07/30/2012
New Method for Delivering Biologically Active Molecules into Algae Cells
GR-MoTrs could prove useful with many industrially significant or academically interesting species.
The Science
Algae can produce a wide variety of biofuels, chemical building blocks, nutrients, and proteins using sunlight as an energy source and carbon dioxide or other simple carbon compounds. DOE scientists at Lawrence Berkeley Lab have developed a new method to deliver radioactive or fluorescently labeled small molecules or protein probes into algal cells to monitor cellular messengers such as mRNA, gene expression or to develop biosensors. A molecular probe’s ability to pass through the cell membrane is often restricted by its water and lipid solubility. The new method overcomes these restrictions, enabling transport of molecules across the cell wall and membrane barriers. Researchers describe a general molecular method based on guanidinium-rich molecular transporters (GR-MoTrs) for bringing small and large cargos into algal cells. The transporter technology is broadly applicable and can be used for the delivery of labeled probes into algal cells for the development of sensitive biological assays for dynamic imaging of gene expression. The technique is being further developed to transport genetic materials and for probing changes in the carbon metabolism of these cells. These advances will enable scientists to improve algae as a tool for a wide variety of applications.
The Impact
This is the first example of GR-MoTr-mediated transport into any species of algae and notably involves efficient passage across cell wall and membrane barriers. Importantly, this method was shown to work with protein cargo, including a catalytically competent enzyme, in C. reinhardtii.
Summary
Interest in algae has significantly accelerated with the increasing recognition of their potentially unique role in medical, materials, energy, bioremediation, and synthetic biological research. However, the introduction of tools to study, control, or expand the inner-workings of algae has lagged behind. Significantly, this method is shown to work in wild-type algae that have an intact cell wall. Developed using Chlamydomonas reinhardtii, this method is also successful with less studied algae including Neochloris oleoabundans and Scenedesmus dimorphus thus providing a new and versatile tool for algal research. A molecular method to deliver, on variable scale, small molecules, probes, and biomacromolecules across the cell wall and membrane of wild-type algae, as required to probe and manipulate intracellular pathways in intact algae, would enable new opportunities in algal research and in the use of algae as photoautotrophic tools for synthetic biology.
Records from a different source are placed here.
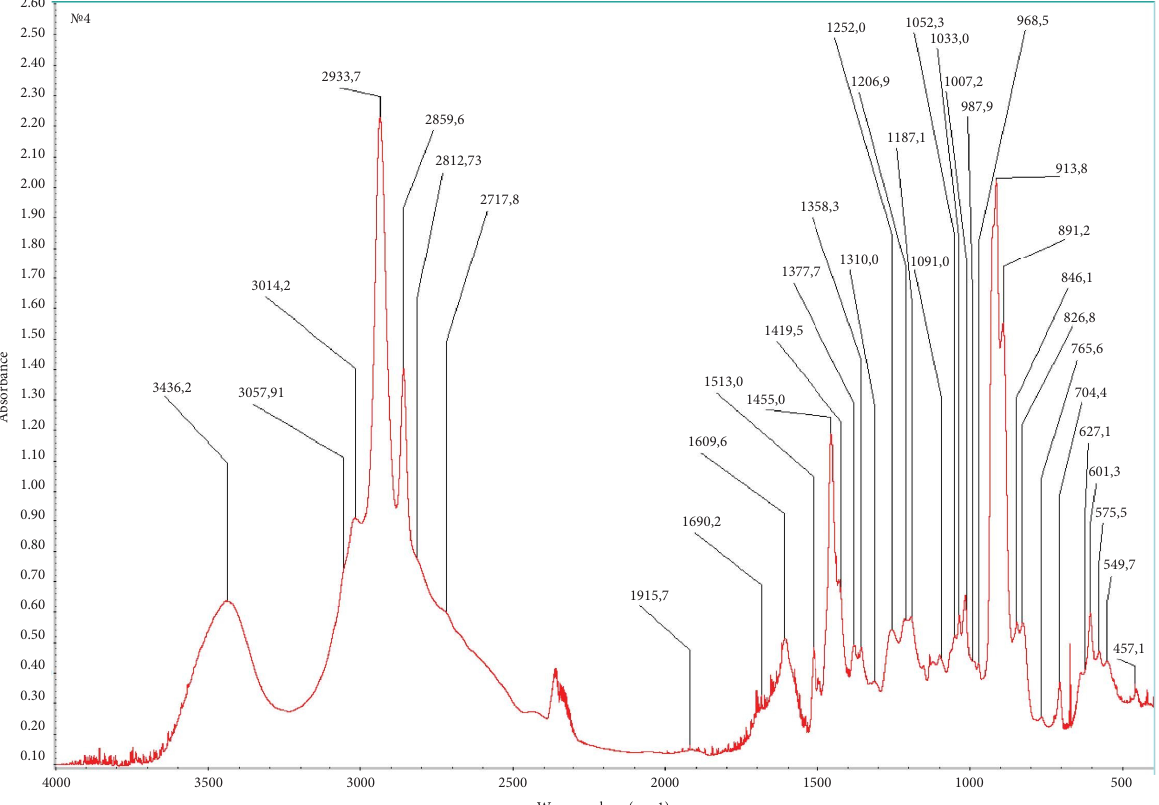
Figure 8: Sample no. 4: resin with rhenium ions and other impurities. Table 6: Results of rhenium desorption. Desorption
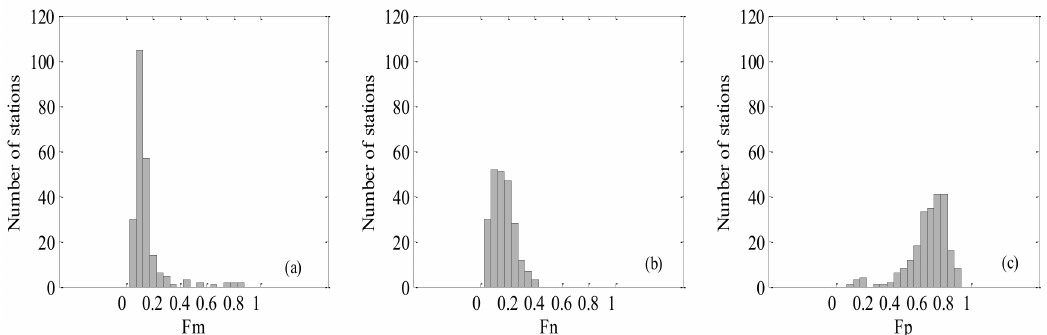
Figure 3. Histogram of the in situ HPLC data sets for the South China Sea (SCS).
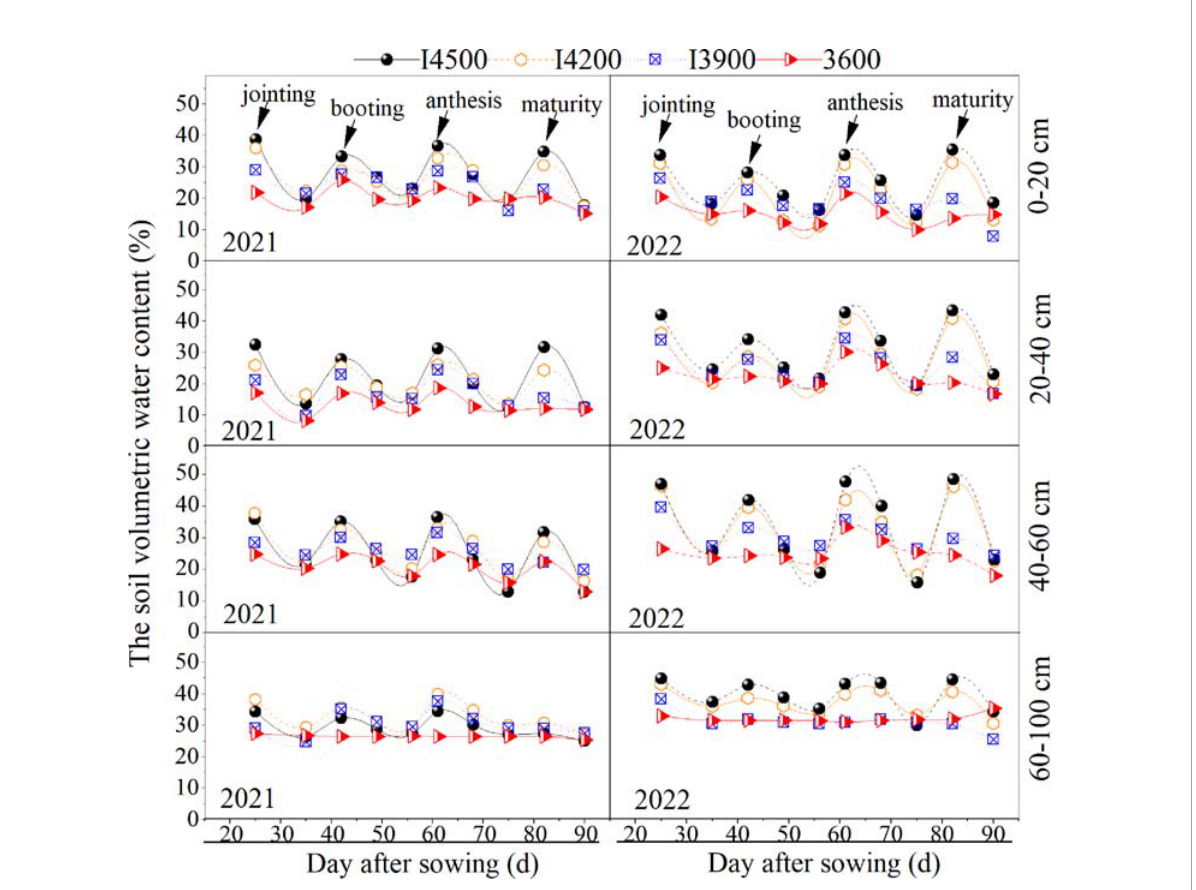
FIGURE 5 Volumetric water content in the soil during the various wheat growth stages. I4500, I4200, I3900, and I3600 indicate 4500, 4200, 3900, and 3600 m 3 ha − 1 irrigation levels,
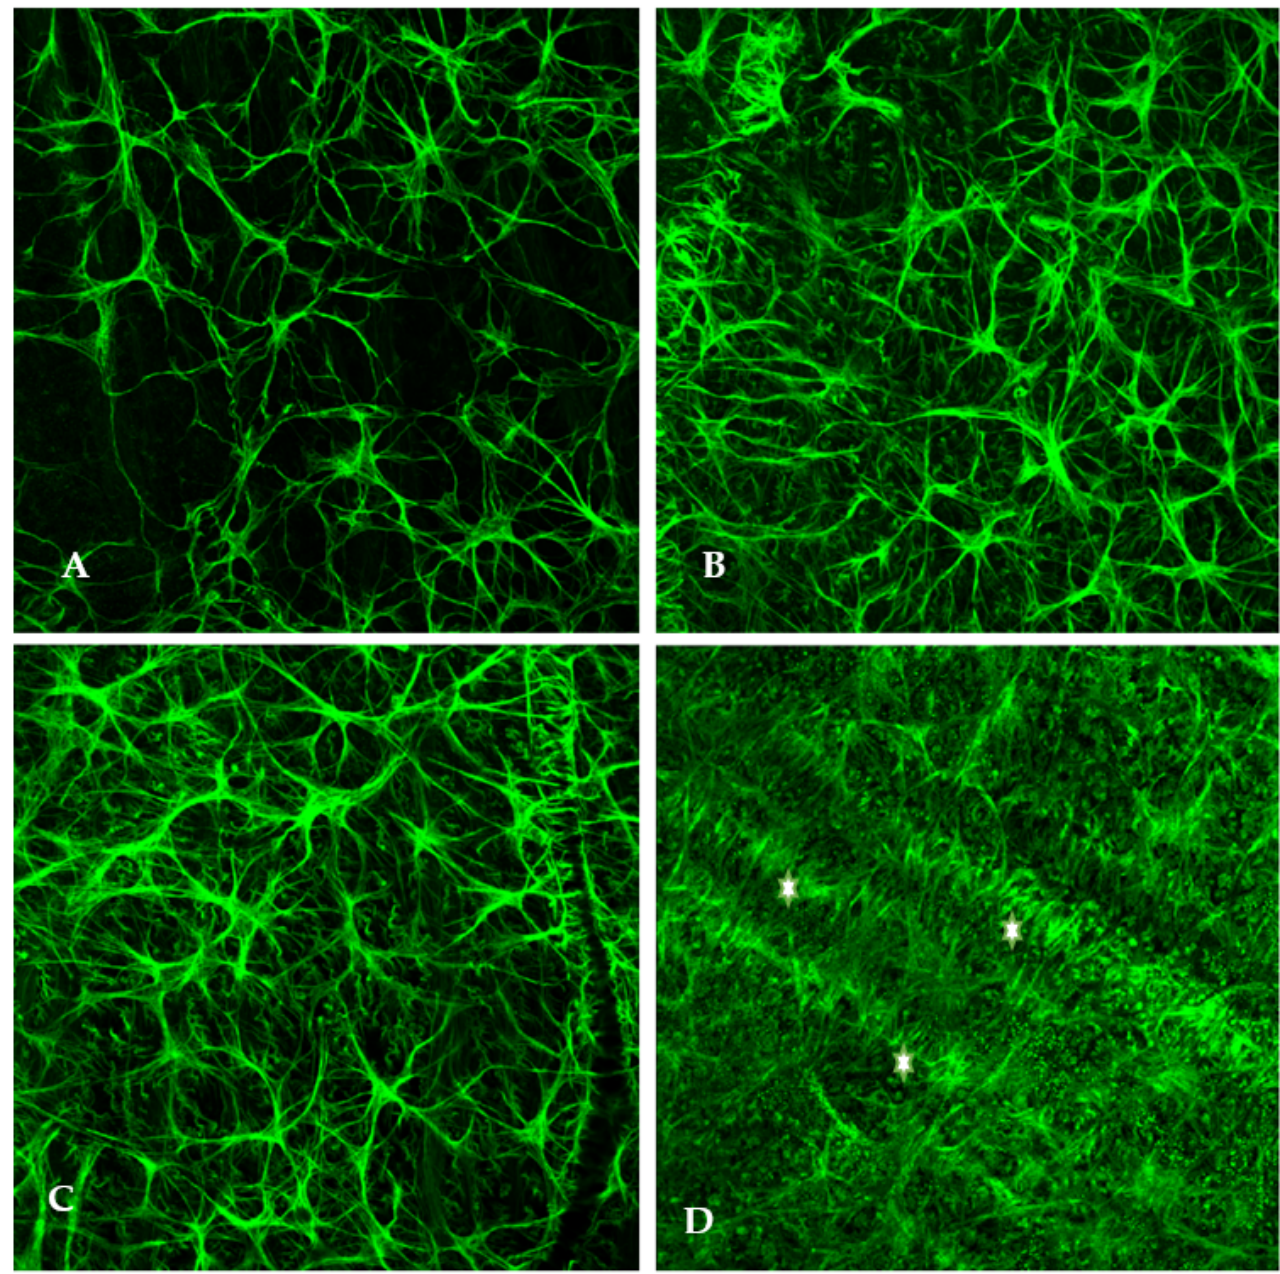
Figure 1. Flat mounted Rat retinas stained with antibodies against glia fibrillary acidic protein (GFAP) at mid retinal positions showing labelled astrocytes. ( A ) Normal control retina. ( B ) 4 days after elevation of IOP. ( C ) 7 days after IOP elevation. ( A – C ) were photographed at 40X objective. ( D ) 7 days after IOP elevation same as in ( C ) except photographed at 10X objective. High levels of GFAP expression and astrocytic hypertrophy appeared within 4 days after IOP elevation. In ( D ), the stars point to spaces where bundles of optic axons navigate. Profusion of astrocytes are aligned to the retinal ganglion cell axons.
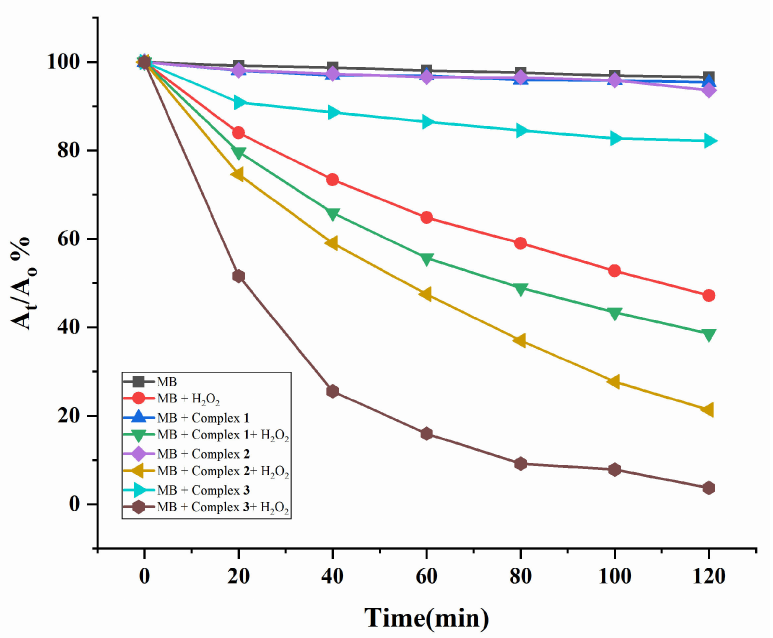
Figure 10. Photodegradation rates of MB solution under UV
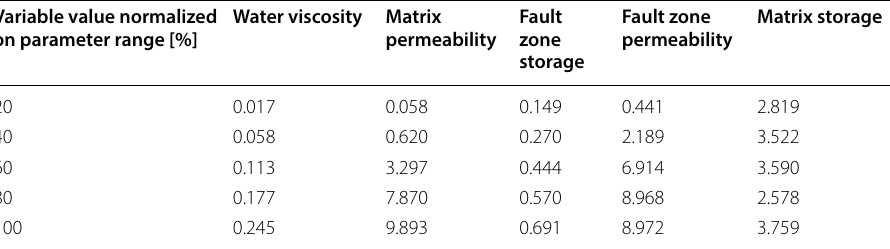
for the evenly/log-evenly spaced parameters i ,min − x i , s , F j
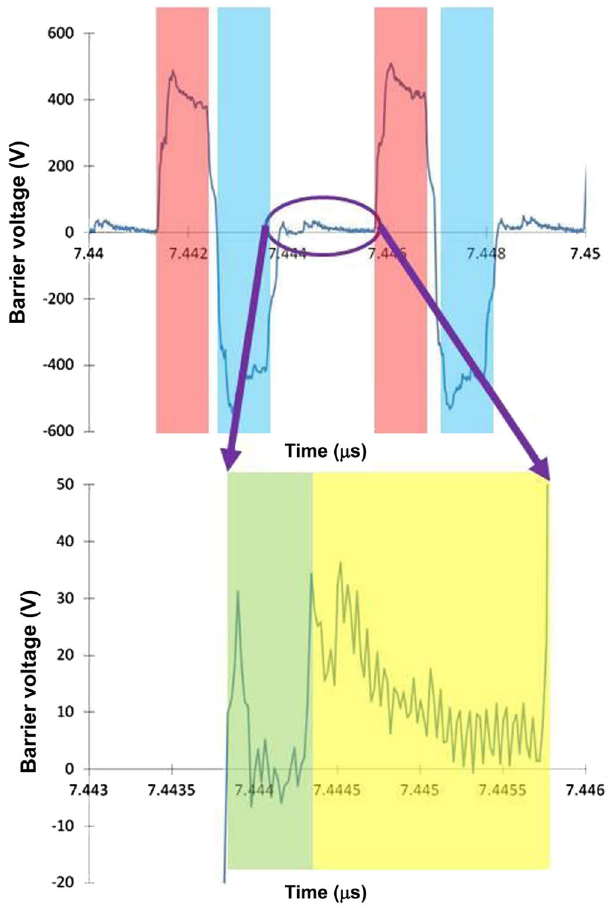
FIG. 9. Barrier voltage pulses used for C 6 þ confinement.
At the same time, such studies would serve to advance our understanding of biological barriers, a goal of central significance in the life sciences and agricultural and medical research.
References
Hyman, J. M., E. I. Geihe, B. M. Trantow, B. Parvin, and P. A. Wender. 2012 “A Molecular Method for the Delivery of Small Molecules and Proteins Across the Cell Wall of Algae Using Molecular Transporters,” Proceedings of the National Academy of Sciences (USA) 109(33), 225-230. DOI: 10.1073/pnas.1202509109.